Task requirements: The answer must consist of each line below that holds the word "Adhesive", copied as it stands.

The records:

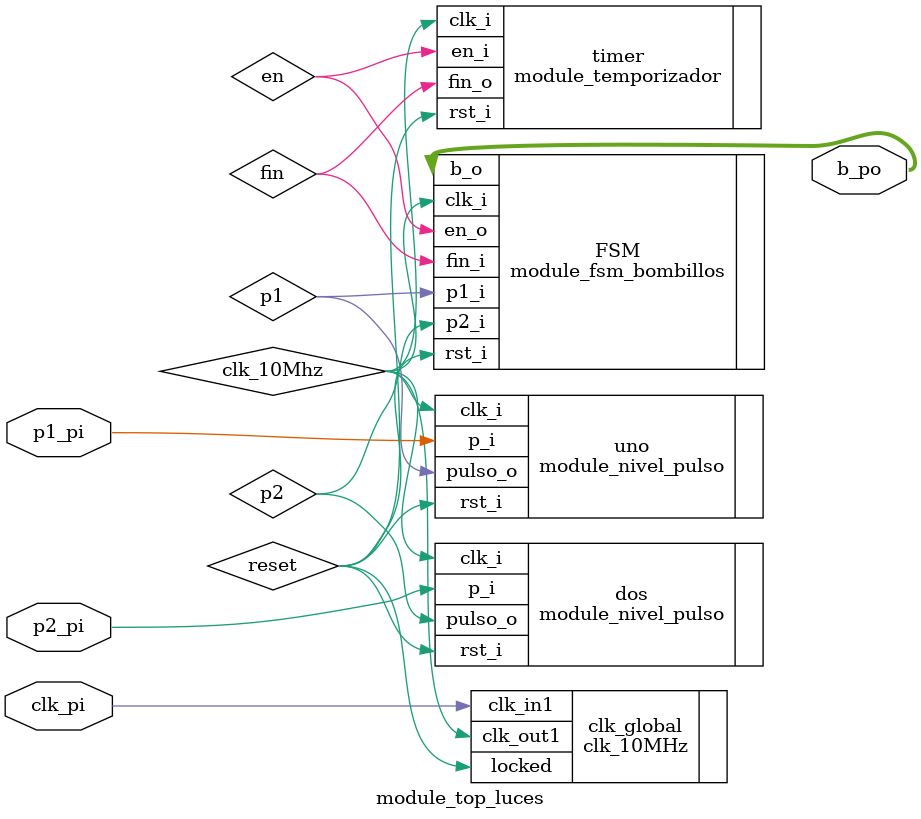
<source format=sv>
module module_top_luces(

    //entradas
    input logic p1_pi,
    input logic p2_pi,
    input logic clk_pi,

    //salidas 
    output logic [2 : 0] b_po
);

    logic clk_10Mhz;
    logic reset;
    logic p1;
    logic p2;
    logic en;
    logic fin;
  
 
    clk_10MHz clk_global(
      // Clock out ports
      .clk_out1(clk_10Mhz),
      // Status and control signals
      .locked (reset),
     // Clock in ports
      .clk_in1(clk_pi)
     );

    module_fsm_bombillos FSM(

        //entradas
        .clk_i (clk_10Mhz),
        .rst_i (reset),
        .p1_i  (p1),
        .p2_i  (p2),
        .fin_i (fin),
   
        //salidas 
        .en_o (en),
        .b_o(b_po)
    );
    
    module_nivel_pulso uno(

        //entradas
        .clk_i (clk_10Mhz),
        .rst_i (reset),
        .p_i   (p1_pi),
    
        //salidas 
        .pulso_o (p1)
     );
     
     module_nivel_pulso dos(

        //entradas
        .clk_i (clk_10Mhz),
        .rst_i (reset),
        .p_i   (p2_pi),
    
        //salidas 
        .pulso_o (p2)
     );
     
     module_temporizador timer(

        .clk_i (clk_10Mhz),
        .rst_i (reset),
        .en_i  (en),
        
        .fin_o (fin)
     );

endmodule
</source>
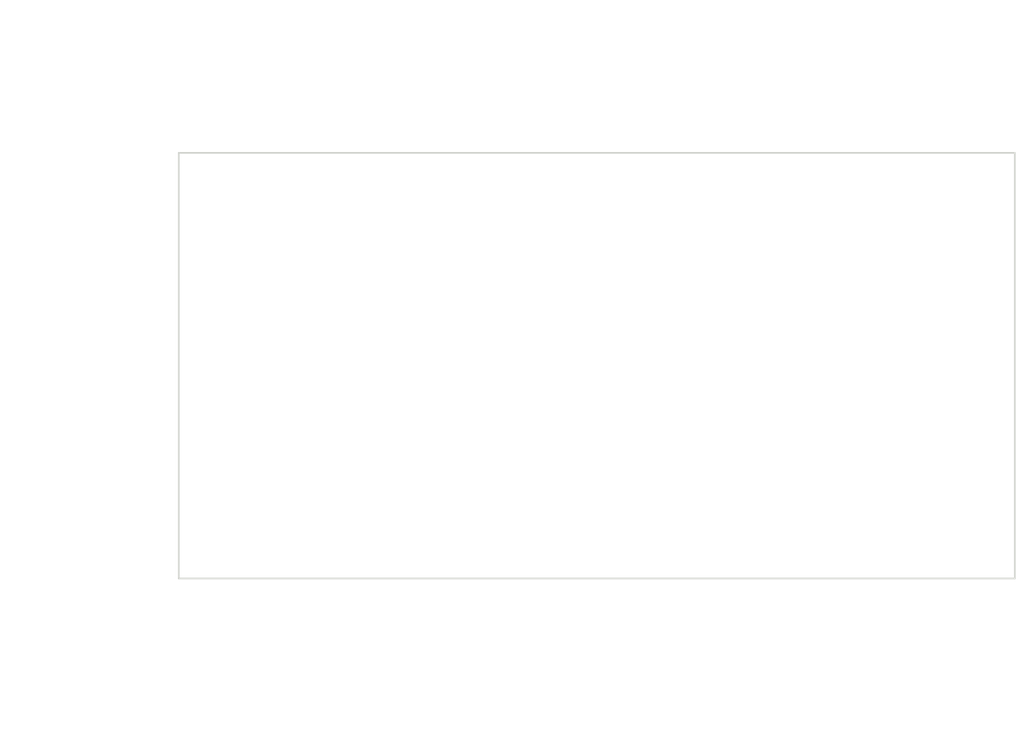
<source format=kicad_pcb>
(kicad_pcb (version 20211014) (generator pcbnew)

  (general
    (thickness 1.6)
  )

  (paper "A4")
  (layers
    (0 "F.Cu" signal)
    (31 "B.Cu" signal)
    (32 "B.Adhes" user "B.Adhesive")
    (33 "F.Adhes" user "F.Adhesive")
    (34 "B.Paste" user)
    (35 "F.Paste" user)
    (36 "B.SilkS" user "B.Silkscreen")
    (37 "F.SilkS" user "F.Silkscreen")
    (38 "B.Mask" user)
    (39 "F.Mask" user)
    (40 "Dwgs.User" user "User.Drawings")
    (41 "Cmts.User" user "User.Comments")
    (42 "Eco1.User" user "User.Eco1")
    (43 "Eco2.User" user "User.Eco2")
    (44 "Edge.Cuts" user)
    (45 "Margin" user)
    (46 "B.CrtYd" user "B.Courtyard")
    (47 "F.CrtYd" user "F.Courtyard")
    (48 "B.Fab" user)
    (49 "F.Fab" user)
    (50 "User.1" user)
    (51 "User.2" user)
    (52 "User.3" user)
    (53 "User.4" user)
    (54 "User.5" user)
    (55 "User.6" user)
    (56 "User.7" user)
    (57 "User.8" user)
    (58 "User.9" user)
  )

  (setup
    (pad_to_mask_clearance 0)
    (pcbplotparams
      (layerselection 0x00010fc_ffffffff)
      (disableapertmacros false)
      (usegerberextensions false)
      (usegerberattributes true)
      (usegerberadvancedattributes true)
      (creategerberjobfile true)
      (svguseinch false)
      (svgprecision 6)
      (excludeedgelayer true)
      (plotframeref false)
      (viasonmask false)
      (mode 1)
      (useauxorigin false)
      (hpglpennumber 1)
      (hpglpenspeed 20)
      (hpglpendiameter 15.000000)
      (dxfpolygonmode true)
      (dxfimperialunits true)
      (dxfusepcbnewfont true)
      (psnegative false)
      (psa4output false)
      (plotreference true)
      (plotvalue true)
      (plotinvisibletext false)
      (sketchpadsonfab false)
      (subtractmaskfromsilk false)
      (outputformat 1)
      (mirror false)
      (drillshape 1)
      (scaleselection 1)
      (outputdirectory "")
    )
  )

  (net 0 "")

  (gr_line (start 0.5 9) (end 50 9) (layer "Edge.Cuts") (width 0.1) (tstamp 344fcfc7-dd3f-4d17-95e0-70ba7315163c))
  (gr_line (start 50 9) (end 50 34.2) (layer "Edge.Cuts") (width 0.1) (tstamp 6bc4abbf-d046-4309-bfca-64fd441ddac3))
  (gr_line (start 0.5 34.2) (end 0.5 9) (layer "Edge.Cuts") (width 0.1) (tstamp 7ce5f575-6bda-4261-b8c2-f314fad343b7))
  (gr_line (start 50 34.2) (end 0.5 34.2) (layer "Edge.Cuts") (width 0.1) (tstamp cec8ee18-b05c-4267-a028-2f128e0df18a))
  (gr_line (start 50.5 0) (end 50.5 43.2) (layer "User.1") (width 0.1) (tstamp 14be568d-2e52-4aed-b81b-dddc75cbdd07))
  (gr_line (start 0 43.2) (end 0 0) (layer "User.1") (width 0.1) (tstamp 159574a9-ecec-48bb-adb0-3dc9e65d4e79))
  (gr_line (start 0 0) (end 50.5 0) (layer "User.1") (width 0.1) (tstamp 7a879184-fad8-4feb-afb5-86fe8d34f1f7))
  (gr_line (start 50.5 43.2) (end 0 43.2) (layer "User.1") (width 0.1) (tstamp bc3f6e1f-c81e-4889-865a-0e223a5a22e2))
  (dimension (type aligned) (layer "User.1") (tstamp 1785fcf6-6f2f-4407-8235-be85fc91edba)
    (pts (xy 0.5 34.2) (xy 0.5 9))
    (height -4.5)
    (gr_text "25.2000 mm" (at -5.15 21.6 90) (layer "User.1") (tstamp 1785fcf6-6f2f-4407-8235-be85fc91edba)
      (effects (font (size 1 1) (thickness 0.15)))
    )
    (format (units 3) (units_format 1) (precision 4))
    (style (thickness 0.1) (arrow_length 1.27) (text_position_mode 0) (extension_height 0.58642) (extension_offset 0.5) keep_text_aligned)
  )

)

</source>
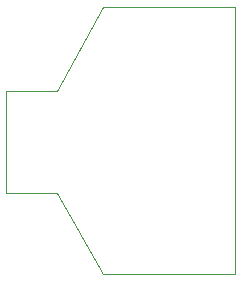
<source format=gbr>
G04 #@! TF.GenerationSoftware,KiCad,Pcbnew,5.1.5-52549c5~84~ubuntu19.04.1*
G04 #@! TF.CreationDate,2020-02-16T02:46:56+01:00*
G04 #@! TF.ProjectId,ilulissat_debug,696c756c-6973-4736-9174-5f6465627567,rev?*
G04 #@! TF.SameCoordinates,Original*
G04 #@! TF.FileFunction,Profile,NP*
%FSLAX46Y46*%
G04 Gerber Fmt 4.6, Leading zero omitted, Abs format (unit mm)*
G04 Created by KiCad (PCBNEW 5.1.5-52549c5~84~ubuntu19.04.1) date 2020-02-16 02:46:56*
%MOMM*%
%LPD*%
G04 APERTURE LIST*
%ADD10C,0.050000*%
G04 APERTURE END LIST*
D10*
X149500000Y-107500000D02*
X145200000Y-107500000D01*
X153400000Y-114325000D02*
X149500000Y-107500000D01*
X164600000Y-114325000D02*
X153400000Y-114325000D01*
X164600000Y-91700000D02*
X164600000Y-114325000D01*
X153400000Y-91700000D02*
X164600000Y-91700000D01*
X149500000Y-98850000D02*
X153400000Y-91700000D01*
X145200000Y-98850000D02*
X149500000Y-98850000D01*
X145200000Y-107500000D02*
X145200000Y-98850000D01*
M02*

</source>
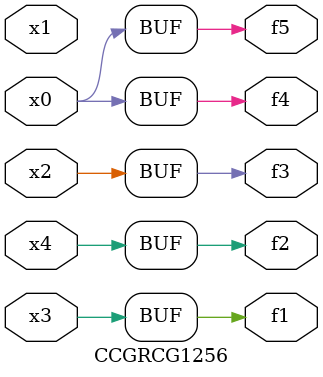
<source format=v>
module CCGRCG1256(
	input x0, x1, x2, x3, x4,
	output f1, f2, f3, f4, f5
);
	assign f1 = x3;
	assign f2 = x4;
	assign f3 = x2;
	assign f4 = x0;
	assign f5 = x0;
endmodule

</source>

Completed exercise:
    (32 "B.Adhes" user "B.Adhesive")
    (33 "F.Adhes" user "F.Adhesive")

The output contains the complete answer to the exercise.